Mr. Greathead was compelled, therefore, to prove theoretically to both Parliament and the capitalists of England that his system overcame these objections, one and all, before he could obtain either concession or cash. That accomplished, he, for two and a half years, proceeded to build his road; and from the first day of its opening, on November 4, 1890, until the present day, every train has passed through the tunnel successfully, and, with trivial exceptions, on time. The passage of the first train demonstrated the validity of the inventor's claims before Parliament in behalf of this intermural system of rapid transit, and of its superiority over every other system yet devised, as a means of moving daily the population of a great city from one point to another. Every successive train brushed aside objections and objectors until at present there is a consensus of opinion, in England at least, that the solution of the question of rapid transit for cities has been found.

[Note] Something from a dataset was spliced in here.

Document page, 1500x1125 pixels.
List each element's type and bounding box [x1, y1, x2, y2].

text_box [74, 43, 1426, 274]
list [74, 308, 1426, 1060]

Given a built-up city with its lines of traffic and intercommunication already established, a new system which is to supplement and, in part, replace the existing lines, should meet six serious and important requirements:

(1) During construction, there must be no opening of streets to interfere with existing traffic; (2) in its operation, it must not impede existing means of traffic, by carriage, omnibus, street ears, and the like; (3) it must do little or no damage to property during its construction and by reason of its operation; (4) it must, when in operation, be a wholesome and pleasant means of transit; (5) it must be rapid; and (6) it must pay its projectors and promoters.